A social benefit bond, of which the Newpin bond is the first of its kind in Australia, is a form of funding for social services. A government pays a social services program provider an agreed funding amount, dependant on that program achieving certain performance targets.

The Newpin Bond is for a program conducted by UnitingCare Burnside to educate new parents in order to keep children out of out-of-home care. The saving to the NSW government is therefore the cost of that potential care, which is approximately $37,000 per child per year plus indirect savings. As at June last year there were 17,200 children in out-of-home care in NSW.

The targeted return for investors is between 10 to 12 per cent per annum over the seven-year period of the investment. Investments for the Newpin bond close on June 30.

Ian Learmonth is executive director, social finance at Social Ventures Australia and has been involved in the structuring of the bond.

As this bond is only looking to raise $7 million, and has a minimum investment of $50,000, he understands that it is difficult for larger superannuation funds to make meaningful investments.

“We need to get some scale if we’re going to end up [getting larger funds interested],” he says.
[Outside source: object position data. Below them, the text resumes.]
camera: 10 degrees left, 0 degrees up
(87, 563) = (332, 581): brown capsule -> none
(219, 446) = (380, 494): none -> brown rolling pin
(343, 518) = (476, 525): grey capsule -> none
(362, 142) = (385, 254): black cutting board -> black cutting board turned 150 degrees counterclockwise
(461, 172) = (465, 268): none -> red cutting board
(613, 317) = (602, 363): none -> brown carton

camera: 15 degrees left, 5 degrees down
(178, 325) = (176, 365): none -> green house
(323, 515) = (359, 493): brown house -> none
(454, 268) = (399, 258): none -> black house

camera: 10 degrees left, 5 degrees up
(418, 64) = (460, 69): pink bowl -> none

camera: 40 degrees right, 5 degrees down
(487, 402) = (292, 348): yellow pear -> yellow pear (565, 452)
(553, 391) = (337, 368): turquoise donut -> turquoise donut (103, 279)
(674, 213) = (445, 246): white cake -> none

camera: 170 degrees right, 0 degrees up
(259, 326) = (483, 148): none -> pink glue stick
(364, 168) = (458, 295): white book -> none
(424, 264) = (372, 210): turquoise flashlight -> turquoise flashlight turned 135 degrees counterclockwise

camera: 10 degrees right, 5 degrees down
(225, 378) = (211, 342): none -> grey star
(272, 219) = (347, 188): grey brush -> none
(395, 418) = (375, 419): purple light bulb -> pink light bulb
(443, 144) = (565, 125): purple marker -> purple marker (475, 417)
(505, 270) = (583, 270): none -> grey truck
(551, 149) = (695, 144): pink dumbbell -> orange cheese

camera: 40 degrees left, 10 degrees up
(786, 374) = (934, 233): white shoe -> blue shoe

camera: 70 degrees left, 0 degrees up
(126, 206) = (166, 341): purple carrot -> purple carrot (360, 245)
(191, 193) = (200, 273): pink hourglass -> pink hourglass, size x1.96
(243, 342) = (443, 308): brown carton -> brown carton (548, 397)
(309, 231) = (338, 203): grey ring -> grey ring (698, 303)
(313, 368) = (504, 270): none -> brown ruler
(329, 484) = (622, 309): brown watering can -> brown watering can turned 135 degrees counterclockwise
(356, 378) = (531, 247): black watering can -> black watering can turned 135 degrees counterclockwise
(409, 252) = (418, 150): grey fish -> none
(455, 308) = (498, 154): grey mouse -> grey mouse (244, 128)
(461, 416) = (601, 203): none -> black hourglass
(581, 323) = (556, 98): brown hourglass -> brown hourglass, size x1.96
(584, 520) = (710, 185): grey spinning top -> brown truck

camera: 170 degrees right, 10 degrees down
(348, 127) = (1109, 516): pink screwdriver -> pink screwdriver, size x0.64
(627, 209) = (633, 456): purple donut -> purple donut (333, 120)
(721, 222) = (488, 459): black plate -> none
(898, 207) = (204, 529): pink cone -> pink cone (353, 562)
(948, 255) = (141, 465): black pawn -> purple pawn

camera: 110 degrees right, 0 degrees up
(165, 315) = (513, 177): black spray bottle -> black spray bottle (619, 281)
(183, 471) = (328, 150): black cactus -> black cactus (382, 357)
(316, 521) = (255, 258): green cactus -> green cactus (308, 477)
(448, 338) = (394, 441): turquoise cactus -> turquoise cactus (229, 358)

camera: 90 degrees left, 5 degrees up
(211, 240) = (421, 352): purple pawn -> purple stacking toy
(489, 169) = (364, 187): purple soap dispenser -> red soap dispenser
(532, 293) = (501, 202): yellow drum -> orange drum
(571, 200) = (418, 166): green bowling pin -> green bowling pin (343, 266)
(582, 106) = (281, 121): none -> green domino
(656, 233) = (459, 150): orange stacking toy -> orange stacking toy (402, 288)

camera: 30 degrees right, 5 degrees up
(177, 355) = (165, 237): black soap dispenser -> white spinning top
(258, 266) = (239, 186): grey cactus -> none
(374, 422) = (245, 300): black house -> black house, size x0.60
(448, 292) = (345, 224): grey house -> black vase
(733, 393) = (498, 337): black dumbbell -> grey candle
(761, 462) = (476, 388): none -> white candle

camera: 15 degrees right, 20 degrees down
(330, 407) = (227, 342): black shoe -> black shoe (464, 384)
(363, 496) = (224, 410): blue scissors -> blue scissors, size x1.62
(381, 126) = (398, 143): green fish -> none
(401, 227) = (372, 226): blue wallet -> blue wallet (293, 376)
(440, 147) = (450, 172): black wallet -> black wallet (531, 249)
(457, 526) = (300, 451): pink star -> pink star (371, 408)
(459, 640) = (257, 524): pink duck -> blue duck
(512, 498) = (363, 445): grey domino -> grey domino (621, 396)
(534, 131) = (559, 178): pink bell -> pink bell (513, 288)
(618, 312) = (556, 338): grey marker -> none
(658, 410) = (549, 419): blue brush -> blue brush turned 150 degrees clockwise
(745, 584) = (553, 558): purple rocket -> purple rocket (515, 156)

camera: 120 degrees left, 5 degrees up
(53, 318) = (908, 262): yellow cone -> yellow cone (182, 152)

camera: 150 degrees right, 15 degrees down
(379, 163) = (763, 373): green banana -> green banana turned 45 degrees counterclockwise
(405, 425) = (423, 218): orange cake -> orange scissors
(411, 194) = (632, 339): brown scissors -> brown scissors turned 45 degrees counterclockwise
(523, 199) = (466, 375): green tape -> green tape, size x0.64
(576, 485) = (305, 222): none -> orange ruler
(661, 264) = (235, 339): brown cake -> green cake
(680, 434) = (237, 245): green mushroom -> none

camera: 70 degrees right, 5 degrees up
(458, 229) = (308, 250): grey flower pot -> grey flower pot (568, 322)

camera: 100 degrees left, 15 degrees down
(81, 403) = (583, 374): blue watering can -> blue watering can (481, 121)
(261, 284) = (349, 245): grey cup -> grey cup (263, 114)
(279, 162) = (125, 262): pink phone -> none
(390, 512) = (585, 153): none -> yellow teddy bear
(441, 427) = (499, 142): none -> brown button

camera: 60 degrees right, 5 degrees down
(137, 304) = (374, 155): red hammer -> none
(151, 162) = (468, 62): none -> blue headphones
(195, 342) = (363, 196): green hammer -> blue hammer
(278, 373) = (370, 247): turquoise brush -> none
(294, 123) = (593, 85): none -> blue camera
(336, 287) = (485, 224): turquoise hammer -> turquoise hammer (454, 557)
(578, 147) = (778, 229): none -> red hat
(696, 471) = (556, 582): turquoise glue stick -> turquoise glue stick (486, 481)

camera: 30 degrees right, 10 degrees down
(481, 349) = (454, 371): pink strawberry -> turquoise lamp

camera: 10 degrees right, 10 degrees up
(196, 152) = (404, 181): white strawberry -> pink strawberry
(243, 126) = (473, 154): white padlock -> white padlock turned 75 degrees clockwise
Generally social services, like Newpin, do not need large amounts of funding but the types of services that the bonds support could be extended

“That might be things around aged care and housing. It might be addressing those sorts of issues where you’re looking for greater sums of capital,” Learmonth says.

SVA is working on another bond with Mission Australia on recidivism and Learmonth says they have been talking to other governments, including the Federal government, regarding other programs.

“I think everyone is watching this with great interest,” he says.

“When other opportunities will arise is a little harder to predict. We expect another handful of these to be rolled out over the next 12, 18 months.”